Segment Open

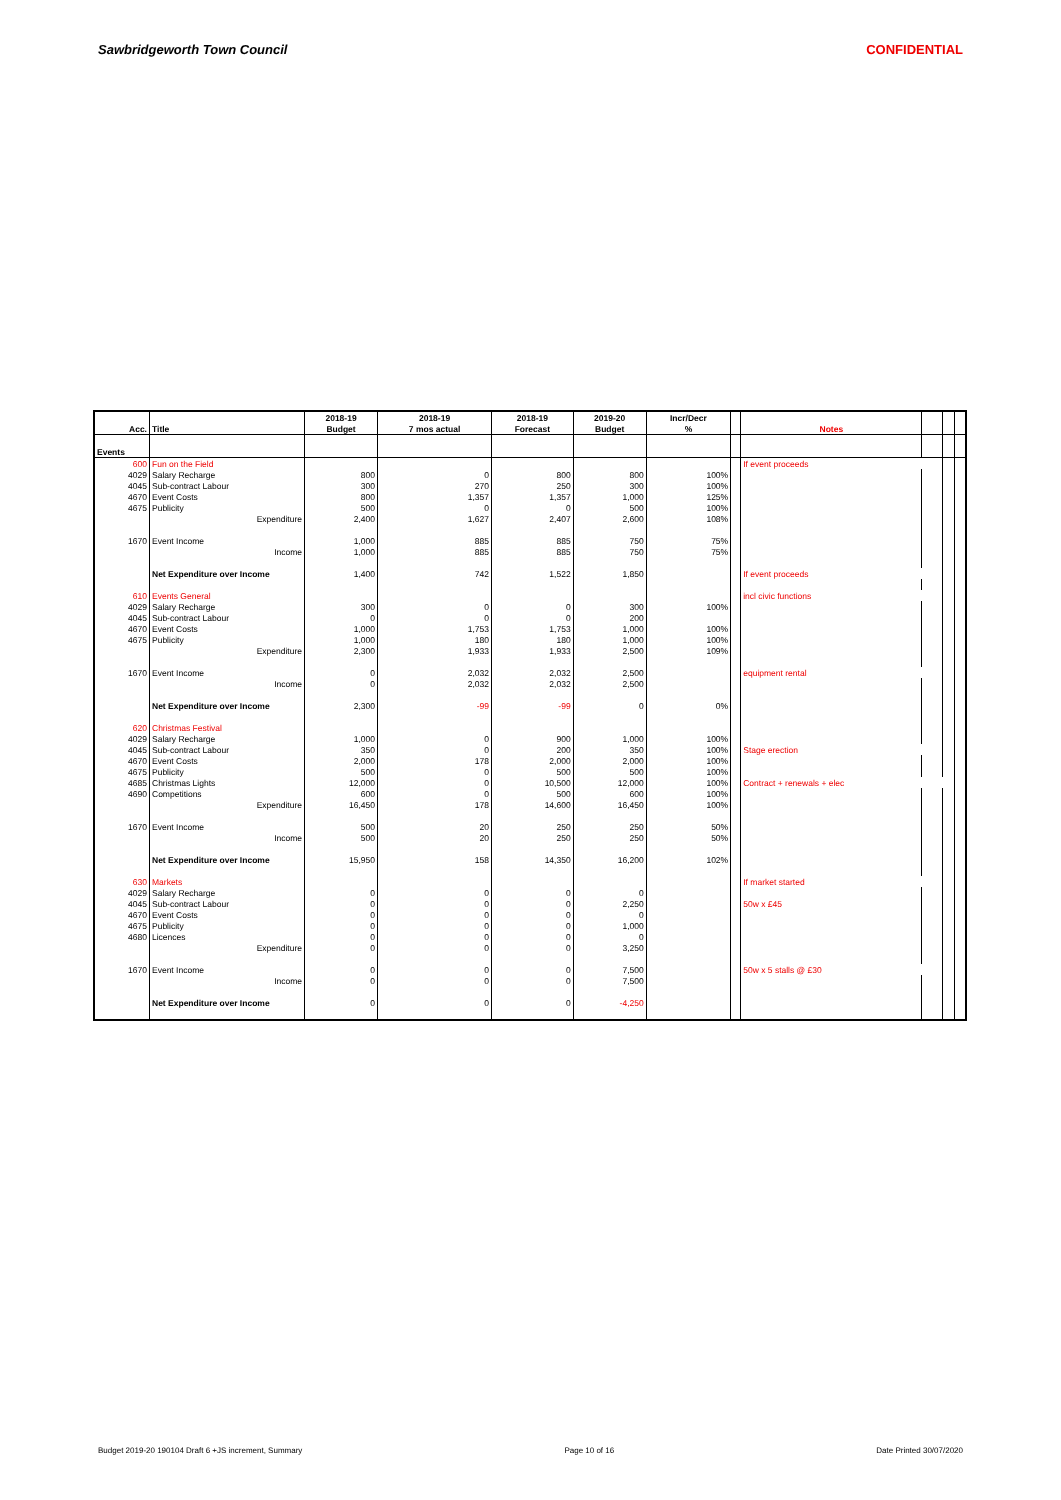Sawbridgeworth Town Council CONFIDENTIAL
| | | 2018-19 | 2018-19 | 2018-19 | 2019-20 | Incr/Decr | | | | | |
| --- | --- | --- | --- | --- | --- | --- | --- | --- | --- | --- | --- |
| Acc. | Title | Budget | 7 mos actual | Forecast | Budget | % | | Notes | | | |
| Events | | | | | | | | | | | |
| 600 | Fun on the Field | | | | | | | If event proceeds | | | |
| 4029 | Salary Recharge | 800 | 0 | 800 | 800 | 100% | | | | | |
| 4045 | Sub-contract Labour | 300 | 270 | 250 | 300 | 100% | | | | | |
| 4670 | Event Costs | 800 | 1,357 | 1,357 | 1,000 | 125% | | | | | |
| 4675 | Publicity | 500 | 0 | 0 | 500 | 100% | | | | | |
| | Expenditure | 2,400 | 1,627 | 2,407 | 2,600 | 108% | | | | | |
| 1670 | Event Income | 1,000 | 885 | 885 | 750 | 75% | | | | | |
| | Income | 1,000 | 885 | 885 | 750 | 75% | | | | | |
| | Net Expenditure over Income | 1,400 | 742 | 1,522 | 1,850 | | | If event proceeds | | | |
| 610 | Events General | | | | | | | incl civic functions | | | |
| 4029 | Salary Recharge | 300 | 0 | 0 | 300 | 100% | | | | | |
| 4045 | Sub-contract Labour | 0 | 0 | 0 | 200 | | | | | | |
| 4670 | Event Costs | 1,000 | 1,753 | 1,753 | 1,000 | 100% | | | | | |
| 4675 | Publicity | 1,000 | 180 | 180 | 1,000 | 100% | | | | | |
| | Expenditure | 2,300 | 1,933 | 1,933 | 2,500 | 109% | | | | | |
| 1670 | Event Income | 0 | 2,032 | 2,032 | 2,500 | | | equipment rental | | | |
| | Income | 0 | 2,032 | 2,032 | 2,500 | | | | | | |
| | Net Expenditure over Income | 2,300 | -99 | -99 | 0 | 0% | | | | | |
| 620 | Christmas Festival | | | | | | | | | | |
| 4029 | Salary Recharge | 1,000 | 0 | 900 | 1,000 | 100% | | | | | |
| 4045 | Sub-contract Labour | 350 | 0 | 200 | 350 | 100% | | Stage erection | | | |
| 4670 | Event Costs | 2,000 | 178 | 2,000 | 2,000 | 100% | | | | | |
| 4675 | Publicity | 500 | 0 | 500 | 500 | 100% | | | | | |
| 4685 | Christmas Lights | 12,000 | 0 | 10,500 | 12,000 | 100% | | Contract + renewals + elec | | | |
| 4690 | Competitions | 600 | 0 | 500 | 600 | 100% | | | | | |
| | Expenditure | 16,450 | 178 | 14,600 | 16,450 | 100% | | | | | |
| 1670 | Event Income | 500 | 20 | 250 | 250 | 50% | | | | | |
| | Income | 500 | 20 | 250 | 250 | 50% | | | | | |
| | Net Expenditure over Income | 15,950 | 158 | 14,350 | 16,200 | 102% | | | | | |
| 630 | Markets | | | | | | | If market started | | | |
| 4029 | Salary Recharge | 0 | 0 | 0 | 0 | | | | | | |
| 4045 | Sub-contract Labour | 0 | 0 | 0 | 2,250 | | | 50w x £45 | | | |
| 4670 | Event Costs | 0 | 0 | 0 | 0 | | | | | | |
| 4675 | Publicity | 0 | 0 | 0 | 1,000 | | | | | | |
| 4680 | Licences | 0 | 0 | 0 | 0 | | | | | | |
| | Expenditure | 0 | 0 | 0 | 3,250 | | | | | | |
| 1670 | Event Income | 0 | 0 | 0 | 7,500 | | | 50w x 5 stalls @ £30 | | | |
| | Income | 0 | 0 | 0 | 7,500 | | | | | | |
| | Net Expenditure over Income | 0 | 0 | 0 | -4,250 | | | | | | |
Budget 2019-20 190104 Draft 6 +JS increment, Summary Page 10 of 16 Date Printed 30/07/2020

Segment Closed

## Task to complete
Look back at the entries above. Retype the line with "started | | | |", the line with "stalls @ £30 | | | |", and all lines in between.

## Completed task
| 630 | Markets | | | | | | | If market started | | | |
| 4029 | Salary Recharge | 0 | 0 | 0 | 0 | | | | | | |
| 4045 | Sub-contract Labour | 0 | 0 | 0 | 2,250 | | | 50w x £45 | | | |
| 4670 | Event Costs | 0 | 0 | 0 | 0 | | | | | | |
| 4675 | Publicity | 0 | 0 | 0 | 1,000 | | | | | | |
| 4680 | Licences | 0 | 0 | 0 | 0 | | | | | | |
| | Expenditure | 0 | 0 | 0 | 3,250 | | | | | | |
| 1670 | Event Income | 0 | 0 | 0 | 7,500 | | | 50w x 5 stalls @ £30 | | | |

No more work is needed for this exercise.